I strive to be always right. I don’t think that makes me a jerk. I completely understand that I’ll never reach that point, and I understand the nuances of the human condition—where we all (are supposed to) try our best and take it from there.
I can’t accept mistakes from myself, and therefore why should I accept them from others? I don’t fight about it, I understand I have to work with people as imperfect as me. But I still don’t accept mistakes.
I’m not a completely unhappy person in total. But in some areas of life—the productive stuff, the stuff that isn’t of the nature of the mind but rather the work we all have to do—I insist on never being happy. I don’t see a need. Why be complacent? I’ll enjoy the destination and not the journey when it comes to work—because I’m not able to enjoy that journey anyway.
So my OCD. What does that mean here? How does that change how the aforementioned attitude is labeled? Does my OCD excuse me from being wrongheaded about this part of life? I don’t think I am wrongheaded. I think this works.

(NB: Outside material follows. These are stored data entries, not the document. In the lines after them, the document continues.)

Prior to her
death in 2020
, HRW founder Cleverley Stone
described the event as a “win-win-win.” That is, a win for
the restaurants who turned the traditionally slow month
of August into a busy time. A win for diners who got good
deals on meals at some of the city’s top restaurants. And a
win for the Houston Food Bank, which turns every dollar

Does my OCD make it so others can just label me “crazy” and ignore me? It doesn’t matter if people ignore me. I still am consumed by the potential for mistakes (past, present, and future.)
And I still remain with the thought: this works.
I fix problems. That happens a lot. I don’t know if I come off nice, miserable, angry, or… I don’t know how I come off when I fix problems. A part of me cares, as I am not a confrontational person. But I still fix problems.
I like fixing problems, and it doesn’t show. That’s right, I don’t come off as satisfied with fixing problems.
But I’m not wrong to keep looking for problems to fix.
One may say this is all part of my OCD, and the key is there is no way to divorce myself from my mental state. State. At times the disorder part comes out, other times it is just part of a state.
I need to do a much better job not caring what others think about how I approach the work-like world and let myself be when it comes to thinking about problems.
You see, it isn’t overthinking if I find problems. It’s just… finding problems. And I am damn good at that. Many times these are problems of my own creation. No one has ever micromanaged me more than myself.
That is a good thing.
That is a perfectly good thing.
I am not a perfectly good thing. I am not always right.
But I am not wrong. And I am more than just a presentation of OCD.